What the task asks — Below is some data. Retype exactly the lines starting at the one with "X45081619Y4248345D01*" and ending at the one with "X44071440Y4248345D01*".

Data shown —
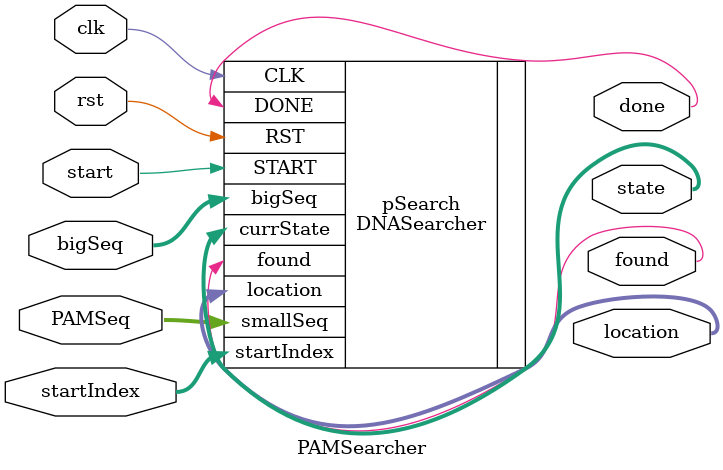
<source format=v>
`timescale 1ns / 1ps


module PAMSearcher(
    input clk,
    input rst,
    input start,
    input [1999:0] bigSeq,
    input [11:0] PAMSeq,
    input [10:0] startIndex,
    output [10:0] location,
    output done,
    output found,
    output [6 : 0] state
    );
    
    DNASearcher # (
        .BIG_SEQ_SIZE(2000),
        .SMALL_SEQ_SIZE(12),
        .OUTER_LOCATION_NUM_SIZE(11),
        .INNER_LOCATION_NUM_SIZE(3)
        )
    pSearch(
        .CLK(clk),
        .RST(rst),
        .START(start),
        .bigSeq(bigSeq),
        .smallSeq(PAMSeq),
        .startIndex(startIndex),
        .currState(state),
        .location(location),
        .found(found),
        .DONE(done)
    );
        
endmodule

</source>
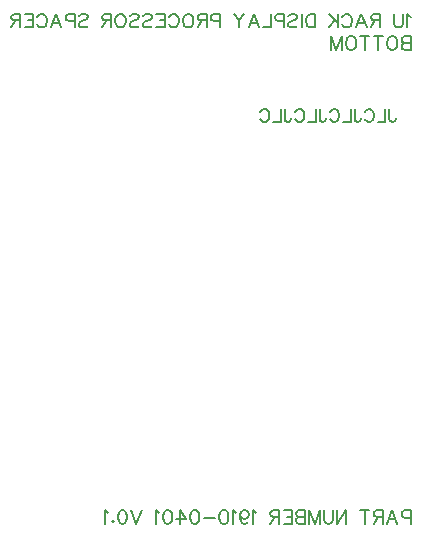
<source format=gbo>
G04 Layer: BottomSilkscreenLayer*
G04 EasyEDA v6.5.32, 2023-07-25 14:04:49*
G04 1d18ca3709534615baa4413b95bbe55f,5a6b42c53f6a479593ecc07194224c93,10*
G04 Gerber Generator version 0.2*
G04 Scale: 100 percent, Rotated: No, Reflected: No *
G04 Dimensions in millimeters *
G04 leading zeros omitted , absolute positions ,4 integer and 5 decimal *
%FSLAX45Y45*%
%MOMM*%

%ADD10C,0.2032*%
%ADD11C,0.1520*%

%LPD*%
D10*
X46151800Y159189D02*
G01*
X46151800Y44645D01*
X46151800Y159189D02*
G01*
X46102709Y159189D01*
X46086346Y153736D01*
X46080890Y148282D01*
X46075437Y137373D01*
X46075437Y121008D01*
X46080890Y110098D01*
X46086346Y104645D01*
X46102709Y99189D01*
X46151800Y99189D01*
X45995800Y159189D02*
G01*
X46039435Y44645D01*
X45995800Y159189D02*
G01*
X45952163Y44645D01*
X46023072Y82826D02*
G01*
X45968528Y82826D01*
X45916164Y159189D02*
G01*
X45916164Y44645D01*
X45916164Y159189D02*
G01*
X45867073Y159189D01*
X45850710Y153736D01*
X45845255Y148282D01*
X45839801Y137373D01*
X45839801Y126464D01*
X45845255Y115554D01*
X45850710Y110098D01*
X45867073Y104645D01*
X45916164Y104645D01*
X45877982Y104645D02*
G01*
X45839801Y44645D01*
X45765618Y159189D02*
G01*
X45765618Y44645D01*
X45803799Y159189D02*
G01*
X45727437Y159189D01*
X45607437Y159189D02*
G01*
X45607437Y44645D01*
X45607437Y159189D02*
G01*
X45531074Y44645D01*
X45531074Y159189D02*
G01*
X45531074Y44645D01*
X45495072Y159189D02*
G01*
X45495072Y77373D01*
X45489619Y61008D01*
X45478710Y50098D01*
X45462347Y44645D01*
X45451438Y44645D01*
X45435072Y50098D01*
X45424166Y61008D01*
X45418710Y77373D01*
X45418710Y159189D01*
X45382710Y159189D02*
G01*
X45382710Y44645D01*
X45382710Y159189D02*
G01*
X45339073Y44645D01*
X45295438Y159189D02*
G01*
X45339073Y44645D01*
X45295438Y159189D02*
G01*
X45295438Y44645D01*
X45259437Y159189D02*
G01*
X45259437Y44645D01*
X45259437Y159189D02*
G01*
X45210346Y159189D01*
X45193983Y153736D01*
X45188530Y148282D01*
X45183074Y137373D01*
X45183074Y126464D01*
X45188530Y115554D01*
X45193983Y110098D01*
X45210346Y104645D01*
X45259437Y104645D02*
G01*
X45210346Y104645D01*
X45193983Y99189D01*
X45188530Y93736D01*
X45183074Y82826D01*
X45183074Y66464D01*
X45188530Y55554D01*
X45193983Y50098D01*
X45210346Y44645D01*
X45259437Y44645D01*
X45147075Y159189D02*
G01*
X45147075Y44645D01*
X45147075Y159189D02*
G01*
X45076165Y159189D01*
X45147075Y104645D02*
G01*
X45103437Y104645D01*
X45147075Y44645D02*
G01*
X45076165Y44645D01*
X45040166Y159189D02*
G01*
X45040166Y44645D01*
X45040166Y159189D02*
G01*
X44991075Y159189D01*
X44974710Y153736D01*
X44969257Y148282D01*
X44963801Y137373D01*
X44963801Y126464D01*
X44969257Y115554D01*
X44974710Y110098D01*
X44991075Y104645D01*
X45040166Y104645D01*
X45001985Y104645D02*
G01*
X44963801Y44645D01*
X44843801Y137373D02*
G01*
X44832892Y142826D01*
X44816529Y159189D01*
X44816529Y44645D01*
X44709621Y121008D02*
G01*
X44715074Y104645D01*
X44725983Y93736D01*
X44742348Y88282D01*
X44747802Y88282D01*
X44764167Y93736D01*
X44775074Y104645D01*
X44780530Y121008D01*
X44780530Y126464D01*
X44775074Y142826D01*
X44764167Y153736D01*
X44747802Y159189D01*
X44742348Y159189D01*
X44725983Y153736D01*
X44715074Y142826D01*
X44709621Y121008D01*
X44709621Y93736D01*
X44715074Y66464D01*
X44725983Y50098D01*
X44742348Y44645D01*
X44753258Y44645D01*
X44769620Y50098D01*
X44775074Y61008D01*
X44673621Y137373D02*
G01*
X44662712Y142826D01*
X44646349Y159189D01*
X44646349Y44645D01*
X44577622Y159189D02*
G01*
X44593984Y153736D01*
X44604894Y137373D01*
X44610347Y110098D01*
X44610347Y93736D01*
X44604894Y66464D01*
X44593984Y50098D01*
X44577622Y44645D01*
X44566713Y44645D01*
X44550347Y50098D01*
X44539438Y66464D01*
X44533985Y93736D01*
X44533985Y110098D01*
X44539438Y137373D01*
X44550347Y153736D01*
X44566713Y159189D01*
X44577622Y159189D01*
X44497985Y93736D02*
G01*
X44399804Y93736D01*
X44331077Y159189D02*
G01*
X44347439Y153736D01*
X44358349Y137373D01*
X44363802Y110098D01*
X44363802Y93736D01*
X44358349Y66464D01*
X44347439Y50098D01*
X44331077Y44645D01*
X44320167Y44645D01*
X44303802Y50098D01*
X44292893Y66464D01*
X44287440Y93736D01*
X44287440Y110098D01*
X44292893Y137373D01*
X44303802Y153736D01*
X44320167Y159189D01*
X44331077Y159189D01*
X44196894Y159189D02*
G01*
X44251440Y82826D01*
X44169622Y82826D01*
X44196894Y159189D02*
G01*
X44196894Y44645D01*
X44100894Y159189D02*
G01*
X44117257Y153736D01*
X44128166Y137373D01*
X44133622Y110098D01*
X44133622Y93736D01*
X44128166Y66464D01*
X44117257Y50098D01*
X44100894Y44645D01*
X44089985Y44645D01*
X44073622Y50098D01*
X44062713Y66464D01*
X44057257Y93736D01*
X44057257Y110098D01*
X44062713Y137373D01*
X44073622Y153736D01*
X44089985Y159189D01*
X44100894Y159189D01*
X44021258Y137373D02*
G01*
X44010348Y142826D01*
X43993986Y159189D01*
X43993986Y44645D01*
X43873986Y159189D02*
G01*
X43830349Y44645D01*
X43786714Y159189D02*
G01*
X43830349Y44645D01*
X43717987Y159189D02*
G01*
X43734349Y153736D01*
X43745259Y137373D01*
X43750715Y110098D01*
X43750715Y93736D01*
X43745259Y66464D01*
X43734349Y50098D01*
X43717987Y44645D01*
X43707077Y44645D01*
X43690715Y50098D01*
X43679805Y66464D01*
X43674350Y93736D01*
X43674350Y110098D01*
X43679805Y137373D01*
X43690715Y153736D01*
X43707077Y159189D01*
X43717987Y159189D01*
X43632894Y71917D02*
G01*
X43638350Y66464D01*
X43632894Y61008D01*
X43627441Y66464D01*
X43632894Y71917D01*
X43591441Y137373D02*
G01*
X43580532Y142826D01*
X43564169Y159189D01*
X43564169Y44645D01*
X46151800Y4341073D02*
G01*
X46140890Y4346526D01*
X46124528Y4362889D01*
X46124528Y4248345D01*
X46088528Y4362889D02*
G01*
X46088528Y4281073D01*
X46083072Y4264708D01*
X46072163Y4253799D01*
X46055800Y4248345D01*
X46044891Y4248345D01*
X46028528Y4253799D01*
X46017619Y4264708D01*
X46012163Y4281073D01*
X46012163Y4362889D01*
X45892163Y4362889D02*
G01*
X45892163Y4248345D01*
X45892163Y4362889D02*
G01*
X45843073Y4362889D01*
X45826710Y4357436D01*
X45821254Y4351982D01*
X45815801Y4341073D01*
X45815801Y4330164D01*
X45821254Y4319254D01*
X45826710Y4313799D01*
X45843073Y4308345D01*
X45892163Y4308345D01*
X45853982Y4308345D02*
G01*
X45815801Y4248345D01*
X45736164Y4362889D02*
G01*
X45779801Y4248345D01*
X45736164Y4362889D02*
G01*
X45692527Y4248345D01*
X45763436Y4286526D02*
G01*
X45708892Y4286526D01*
X45574709Y4335617D02*
G01*
X45580165Y4346526D01*
X45591074Y4357436D01*
X45601983Y4362889D01*
X45623800Y4362889D01*
X45634709Y4357436D01*
X45645618Y4346526D01*
X45651074Y4335617D01*
X45656527Y4319254D01*
X45656527Y4291982D01*
X45651074Y4275617D01*
X45645618Y4264708D01*
X45634709Y4253799D01*
X45623800Y4248345D01*
X45601983Y4248345D01*
X45591074Y4253799D01*
X45580165Y4264708D01*
X45574709Y4275617D01*
X45538710Y4362889D02*
G01*
X45538710Y4248345D01*
X45462347Y4362889D02*
G01*
X45538710Y4286526D01*
X45511438Y4313799D02*
G01*
X45462347Y4248345D01*
X45342347Y4362889D02*
G01*
X45342347Y4248345D01*
X45342347Y4362889D02*
G01*
X45304166Y4362889D01*
X45287801Y4357436D01*
X45276891Y4346526D01*
X45271438Y4335617D01*
X45265982Y4319254D01*
X45265982Y4291982D01*
X45271438Y4275617D01*
X45276891Y4264708D01*
X45287801Y4253799D01*
X45304166Y4248345D01*
X45342347Y4248345D01*
X45229983Y4362889D02*
G01*
X45229983Y4248345D01*
X45117621Y4346526D02*
G01*
X45128530Y4357436D01*
X45144893Y4362889D01*
X45166711Y4362889D01*
X45183074Y4357436D01*
X45193983Y4346526D01*
X45193983Y4335617D01*
X45188530Y4324708D01*
X45183074Y4319254D01*
X45172165Y4313799D01*
X45139437Y4302889D01*
X45128530Y4297436D01*
X45123074Y4291982D01*
X45117621Y4281073D01*
X45117621Y4264708D01*
X45128530Y4253799D01*
X45144893Y4248345D01*
X45166711Y4248345D01*
X45183074Y4253799D01*
X45193983Y4264708D01*
X45081619Y4362889D02*
G01*
X45081619Y4248345D01*
X45081619Y4362889D02*
G01*
X45032528Y4362889D01*
X45016166Y4357436D01*
X45010712Y4351982D01*
X45005256Y4341073D01*
X45005256Y4324708D01*
X45010712Y4313799D01*
X45016166Y4308345D01*
X45032528Y4302889D01*
X45081619Y4302889D01*
X44969257Y4362889D02*
G01*
X44969257Y4248345D01*
X44969257Y4248345D02*
G01*
X44903801Y4248345D01*
X44824167Y4362889D02*
G01*
X44867802Y4248345D01*
X44824167Y4362889D02*
G01*
X44780530Y4248345D01*
X44851439Y4286526D02*
G01*
X44796892Y4286526D01*
X44744530Y4362889D02*
G01*
X44700893Y4308345D01*
X44700893Y4248345D01*
X44657256Y4362889D02*
G01*
X44700893Y4308345D01*
X44537256Y4362889D02*
G01*
X44537256Y4248345D01*
X44537256Y4362889D02*
G01*
X44488166Y4362889D01*
X44471803Y4357436D01*
X44466349Y4351982D01*
X44460894Y4341073D01*
X44460894Y4324708D01*
X44466349Y4313799D01*
X44471803Y4308345D01*
X44488166Y4302889D01*
X44537256Y4302889D01*
X44424894Y4362889D02*
G01*
X44424894Y4248345D01*
X44424894Y4362889D02*
G01*
X44375804Y4362889D01*
X44359438Y4357436D01*
X44353985Y4351982D01*
X44348532Y4341073D01*
X44348532Y4330164D01*
X44353985Y4319254D01*
X44359438Y4313799D01*
X44375804Y4308345D01*
X44424894Y4308345D01*
X44386713Y4308345D02*
G01*
X44348532Y4248345D01*
X44279804Y4362889D02*
G01*
X44290714Y4357436D01*
X44301620Y4346526D01*
X44307076Y4335617D01*
X44312530Y4319254D01*
X44312530Y4291982D01*
X44307076Y4275617D01*
X44301620Y4264708D01*
X44290714Y4253799D01*
X44279804Y4248345D01*
X44257986Y4248345D01*
X44247076Y4253799D01*
X44236167Y4264708D01*
X44230714Y4275617D01*
X44225258Y4291982D01*
X44225258Y4319254D01*
X44230714Y4335617D01*
X44236167Y4346526D01*
X44247076Y4357436D01*
X44257986Y4362889D01*
X44279804Y4362889D01*
X44107440Y4335617D02*
G01*
X44112893Y4346526D01*
X44123803Y4357436D01*
X44134712Y4362889D01*
X44156530Y4362889D01*
X44167440Y4357436D01*
X44178349Y4346526D01*
X44183802Y4335617D01*
X44189258Y4319254D01*
X44189258Y4291982D01*
X44183802Y4275617D01*
X44178349Y4264708D01*
X44167440Y4253799D01*
X44156530Y4248345D01*
X44134712Y4248345D01*
X44123803Y4253799D01*
X44112893Y4264708D01*
X44107440Y4275617D01*
X44071440Y4362889D02*
G01*
X44071440Y4248345D01*
X44071440Y4362889D02*
G01*
X44000531Y4362889D01*
X44071440Y4308345D02*
G01*
X44027803Y4308345D01*
X44071440Y4248345D02*
G01*
X44000531Y4248345D01*
X43888167Y4346526D02*
G01*
X43899076Y4357436D01*
X43915441Y4362889D01*
X43937257Y4362889D01*
X43953623Y4357436D01*
X43964532Y4346526D01*
X43964532Y4335617D01*
X43959076Y4324708D01*
X43953623Y4319254D01*
X43942713Y4313799D01*
X43909985Y4302889D01*
X43899076Y4297436D01*
X43893623Y4291982D01*
X43888167Y4281073D01*
X43888167Y4264708D01*
X43899076Y4253799D01*
X43915441Y4248345D01*
X43937257Y4248345D01*
X43953623Y4253799D01*
X43964532Y4264708D01*
X43775805Y4346526D02*
G01*
X43786714Y4357436D01*
X43803077Y4362889D01*
X43824895Y4362889D01*
X43841258Y4357436D01*
X43852167Y4346526D01*
X43852167Y4335617D01*
X43846714Y4324708D01*
X43841258Y4319254D01*
X43830349Y4313799D01*
X43797623Y4302889D01*
X43786714Y4297436D01*
X43781258Y4291982D01*
X43775805Y4281073D01*
X43775805Y4264708D01*
X43786714Y4253799D01*
X43803077Y4248345D01*
X43824895Y4248345D01*
X43841258Y4253799D01*
X43852167Y4264708D01*
X43707077Y4362889D02*
G01*
X43717987Y4357436D01*
X43728896Y4346526D01*
X43734349Y4335617D01*
X43739805Y4319254D01*
X43739805Y4291982D01*
X43734349Y4275617D01*
X43728896Y4264708D01*
X43717987Y4253799D01*
X43707077Y4248345D01*
X43685259Y4248345D01*
X43674350Y4253799D01*
X43663440Y4264708D01*
X43657987Y4275617D01*
X43652531Y4291982D01*
X43652531Y4319254D01*
X43657987Y4335617D01*
X43663440Y4346526D01*
X43674350Y4357436D01*
X43685259Y4362889D01*
X43707077Y4362889D01*
X43616532Y4362889D02*
G01*
X43616532Y4248345D01*
X43616532Y4362889D02*
G01*
X43567441Y4362889D01*
X43551078Y4357436D01*
X43545622Y4351982D01*
X43540169Y4341073D01*
X43540169Y4330164D01*
X43545622Y4319254D01*
X43551078Y4313799D01*
X43567441Y4308345D01*
X43616532Y4308345D01*
X43578350Y4308345D02*
G01*
X43540169Y4248345D01*
X43343804Y4346526D02*
G01*
X43354713Y4357436D01*
X43371079Y4362889D01*
X43392895Y4362889D01*
X43409260Y4357436D01*
X43420169Y4346526D01*
X43420169Y4335617D01*
X43414713Y4324708D01*
X43409260Y4319254D01*
X43398351Y4313799D01*
X43365623Y4302889D01*
X43354713Y4297436D01*
X43349260Y4291982D01*
X43343804Y4281073D01*
X43343804Y4264708D01*
X43354713Y4253799D01*
X43371079Y4248345D01*
X43392895Y4248345D01*
X43409260Y4253799D01*
X43420169Y4264708D01*
X43307805Y4362889D02*
G01*
X43307805Y4248345D01*
X43307805Y4362889D02*
G01*
X43258714Y4362889D01*
X43242351Y4357436D01*
X43236896Y4351982D01*
X43231442Y4341073D01*
X43231442Y4324708D01*
X43236896Y4313799D01*
X43242351Y4308345D01*
X43258714Y4302889D01*
X43307805Y4302889D01*
X43151806Y4362889D02*
G01*
X43195443Y4248345D01*
X43151806Y4362889D02*
G01*
X43108168Y4248345D01*
X43179077Y4286526D02*
G01*
X43124534Y4286526D01*
X42990350Y4335617D02*
G01*
X42995806Y4346526D01*
X43006716Y4357436D01*
X43017625Y4362889D01*
X43039441Y4362889D01*
X43050350Y4357436D01*
X43061260Y4346526D01*
X43066716Y4335617D01*
X43072169Y4319254D01*
X43072169Y4291982D01*
X43066716Y4275617D01*
X43061260Y4264708D01*
X43050350Y4253799D01*
X43039441Y4248345D01*
X43017625Y4248345D01*
X43006716Y4253799D01*
X42995806Y4264708D01*
X42990350Y4275617D01*
X42954351Y4362889D02*
G01*
X42954351Y4248345D01*
X42954351Y4362889D02*
G01*
X42883442Y4362889D01*
X42954351Y4308345D02*
G01*
X42910716Y4308345D01*
X42954351Y4248345D02*
G01*
X42883442Y4248345D01*
X42847442Y4362889D02*
G01*
X42847442Y4248345D01*
X42847442Y4362889D02*
G01*
X42798352Y4362889D01*
X42781989Y4357436D01*
X42776533Y4351982D01*
X42771080Y4341073D01*
X42771080Y4330164D01*
X42776533Y4319254D01*
X42781989Y4313799D01*
X42798352Y4308345D01*
X42847442Y4308345D01*
X42809261Y4308345D02*
G01*
X42771080Y4248345D01*
D11*
X45972857Y3557051D02*
G01*
X45972857Y3473924D01*
X45978053Y3458337D01*
X45983248Y3453142D01*
X45993639Y3447948D01*
X46004030Y3447948D01*
X46014421Y3453142D01*
X46019618Y3458337D01*
X46024812Y3473924D01*
X46024812Y3484316D01*
X45938566Y3557051D02*
G01*
X45938566Y3447948D01*
X45938566Y3447948D02*
G01*
X45876222Y3447948D01*
X45764000Y3531074D02*
G01*
X45769197Y3541466D01*
X45779588Y3551857D01*
X45789977Y3557051D01*
X45810759Y3557051D01*
X45821150Y3551857D01*
X45831541Y3541466D01*
X45836738Y3531074D01*
X45841932Y3515487D01*
X45841932Y3489510D01*
X45836738Y3473924D01*
X45831541Y3463533D01*
X45821150Y3453142D01*
X45810759Y3447948D01*
X45789977Y3447948D01*
X45779588Y3453142D01*
X45769197Y3463533D01*
X45764000Y3473924D01*
X45677757Y3557051D02*
G01*
X45677757Y3473924D01*
X45682951Y3458337D01*
X45688148Y3453142D01*
X45698536Y3447948D01*
X45708928Y3447948D01*
X45719319Y3453142D01*
X45724516Y3458337D01*
X45729710Y3473924D01*
X45729710Y3484316D01*
X45643467Y3557051D02*
G01*
X45643467Y3447948D01*
X45643467Y3447948D02*
G01*
X45581120Y3447948D01*
X45468898Y3531074D02*
G01*
X45474094Y3541466D01*
X45484486Y3551857D01*
X45494877Y3557051D01*
X45515657Y3557051D01*
X45526048Y3551857D01*
X45536439Y3541466D01*
X45541636Y3531074D01*
X45546830Y3515487D01*
X45546830Y3489510D01*
X45541636Y3473924D01*
X45536439Y3463533D01*
X45526048Y3453142D01*
X45515657Y3447948D01*
X45494877Y3447948D01*
X45484486Y3453142D01*
X45474094Y3463533D01*
X45468898Y3473924D01*
X45382654Y3557051D02*
G01*
X45382654Y3473924D01*
X45387849Y3458337D01*
X45393046Y3453142D01*
X45403437Y3447948D01*
X45413828Y3447948D01*
X45424216Y3453142D01*
X45429413Y3458337D01*
X45434608Y3473924D01*
X45434608Y3484316D01*
X45348364Y3557051D02*
G01*
X45348364Y3447948D01*
X45348364Y3447948D02*
G01*
X45286018Y3447948D01*
X45173798Y3531074D02*
G01*
X45178992Y3541466D01*
X45189383Y3551857D01*
X45199774Y3557051D01*
X45220557Y3557051D01*
X45230948Y3551857D01*
X45241336Y3541466D01*
X45246533Y3531074D01*
X45251728Y3515487D01*
X45251728Y3489510D01*
X45246533Y3473924D01*
X45241336Y3463533D01*
X45230948Y3453142D01*
X45220557Y3447948D01*
X45199774Y3447948D01*
X45189383Y3453142D01*
X45178992Y3463533D01*
X45173798Y3473924D01*
X45087552Y3557051D02*
G01*
X45087552Y3473924D01*
X45092747Y3458337D01*
X45097943Y3453142D01*
X45108334Y3447948D01*
X45118726Y3447948D01*
X45129117Y3453142D01*
X45134311Y3458337D01*
X45139508Y3473924D01*
X45139508Y3484316D01*
X45053262Y3557051D02*
G01*
X45053262Y3447948D01*
X45053262Y3447948D02*
G01*
X44990918Y3447948D01*
X44878696Y3531074D02*
G01*
X44883890Y3541466D01*
X44894281Y3551857D01*
X44904672Y3557051D01*
X44925454Y3557051D01*
X44935846Y3551857D01*
X44946237Y3541466D01*
X44951431Y3531074D01*
X44956628Y3515487D01*
X44956628Y3489510D01*
X44951431Y3473924D01*
X44946237Y3463533D01*
X44935846Y3453142D01*
X44925454Y3447948D01*
X44904672Y3447948D01*
X44894281Y3453142D01*
X44883890Y3463533D01*
X44878696Y3473924D01*
D10*
X46151800Y4172389D02*
G01*
X46151800Y4057845D01*
X46151800Y4172389D02*
G01*
X46102709Y4172389D01*
X46086346Y4166936D01*
X46080890Y4161482D01*
X46075437Y4150573D01*
X46075437Y4139664D01*
X46080890Y4128754D01*
X46086346Y4123299D01*
X46102709Y4117845D01*
X46151800Y4117845D02*
G01*
X46102709Y4117845D01*
X46086346Y4112389D01*
X46080890Y4106936D01*
X46075437Y4096026D01*
X46075437Y4079664D01*
X46080890Y4068754D01*
X46086346Y4063299D01*
X46102709Y4057845D01*
X46151800Y4057845D01*
X46006710Y4172389D02*
G01*
X46017619Y4166936D01*
X46028528Y4156026D01*
X46033982Y4145117D01*
X46039435Y4128754D01*
X46039435Y4101482D01*
X46033982Y4085117D01*
X46028528Y4074208D01*
X46017619Y4063299D01*
X46006710Y4057845D01*
X45984891Y4057845D01*
X45973982Y4063299D01*
X45963072Y4074208D01*
X45957619Y4085117D01*
X45952163Y4101482D01*
X45952163Y4128754D01*
X45957619Y4145117D01*
X45963072Y4156026D01*
X45973982Y4166936D01*
X45984891Y4172389D01*
X46006710Y4172389D01*
X45877982Y4172389D02*
G01*
X45877982Y4057845D01*
X45916164Y4172389D02*
G01*
X45839800Y4172389D01*
X45765618Y4172389D02*
G01*
X45765618Y4057845D01*
X45803800Y4172389D02*
G01*
X45727437Y4172389D01*
X45658709Y4172389D02*
G01*
X45669619Y4166936D01*
X45680528Y4156026D01*
X45685981Y4145117D01*
X45691437Y4128754D01*
X45691437Y4101482D01*
X45685981Y4085117D01*
X45680528Y4074208D01*
X45669619Y4063299D01*
X45658709Y4057845D01*
X45636891Y4057845D01*
X45625981Y4063299D01*
X45615072Y4074208D01*
X45609619Y4085117D01*
X45604165Y4101482D01*
X45604165Y4128754D01*
X45609619Y4145117D01*
X45615072Y4156026D01*
X45625981Y4166936D01*
X45636891Y4172389D01*
X45658709Y4172389D01*
X45568163Y4172389D02*
G01*
X45568163Y4057845D01*
X45568163Y4172389D02*
G01*
X45524529Y4057845D01*
X45480892Y4172389D02*
G01*
X45524529Y4057845D01*
X45480892Y4172389D02*
G01*
X45480892Y4057845D01*
M02*

</source>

Output of the task —
X45081619Y4248345D01*
X45081619Y4362889D02*
G01*
X45032528Y4362889D01*
X45016166Y4357436D01*
X45010712Y4351982D01*
X45005256Y4341073D01*
X45005256Y4324708D01*
X45010712Y4313799D01*
X45016166Y4308345D01*
X45032528Y4302889D01*
X45081619Y4302889D01*
X44969257Y4362889D02*
G01*
X44969257Y4248345D01*
X44969257Y4248345D02*
G01*
X44903801Y4248345D01*
X44824167Y4362889D02*
G01*
X44867802Y4248345D01*
X44824167Y4362889D02*
G01*
X44780530Y4248345D01*
X44851439Y4286526D02*
G01*
X44796892Y4286526D01*
X44744530Y4362889D02*
G01*
X44700893Y4308345D01*
X44700893Y4248345D01*
X44657256Y4362889D02*
G01*
X44700893Y4308345D01*
X44537256Y4362889D02*
G01*
X44537256Y4248345D01*
X44537256Y4362889D02*
G01*
X44488166Y4362889D01*
X44471803Y4357436D01*
X44466349Y4351982D01*
X44460894Y4341073D01*
X44460894Y4324708D01*
X44466349Y4313799D01*
X44471803Y4308345D01*
X44488166Y4302889D01*
X44537256Y4302889D01*
X44424894Y4362889D02*
G01*
X44424894Y4248345D01*
X44424894Y4362889D02*
G01*
X44375804Y4362889D01*
X44359438Y4357436D01*
X44353985Y4351982D01*
X44348532Y4341073D01*
X44348532Y4330164D01*
X44353985Y4319254D01*
X44359438Y4313799D01*
X44375804Y4308345D01*
X44424894Y4308345D01*
X44386713Y4308345D02*
G01*
X44348532Y4248345D01*
X44279804Y4362889D02*
G01*
X44290714Y4357436D01*
X44301620Y4346526D01*
X44307076Y4335617D01*
X44312530Y4319254D01*
X44312530Y4291982D01*
X44307076Y4275617D01*
X44301620Y4264708D01*
X44290714Y4253799D01*
X44279804Y4248345D01*
X44257986Y4248345D01*
X44247076Y4253799D01*
X44236167Y4264708D01*
X44230714Y4275617D01*
X44225258Y4291982D01*
X44225258Y4319254D01*
X44230714Y4335617D01*
X44236167Y4346526D01*
X44247076Y4357436D01*
X44257986Y4362889D01*
X44279804Y4362889D01*
X44107440Y4335617D02*
G01*
X44112893Y4346526D01*
X44123803Y4357436D01*
X44134712Y4362889D01*
X44156530Y4362889D01*
X44167440Y4357436D01*
X44178349Y4346526D01*
X44183802Y4335617D01*
X44189258Y4319254D01*
X44189258Y4291982D01*
X44183802Y4275617D01*
X44178349Y4264708D01*
X44167440Y4253799D01*
X44156530Y4248345D01*
X44134712Y4248345D01*
X44123803Y4253799D01*
X44112893Y4264708D01*
X44107440Y4275617D01*
X44071440Y4362889D02*
G01*
X44071440Y4248345D01*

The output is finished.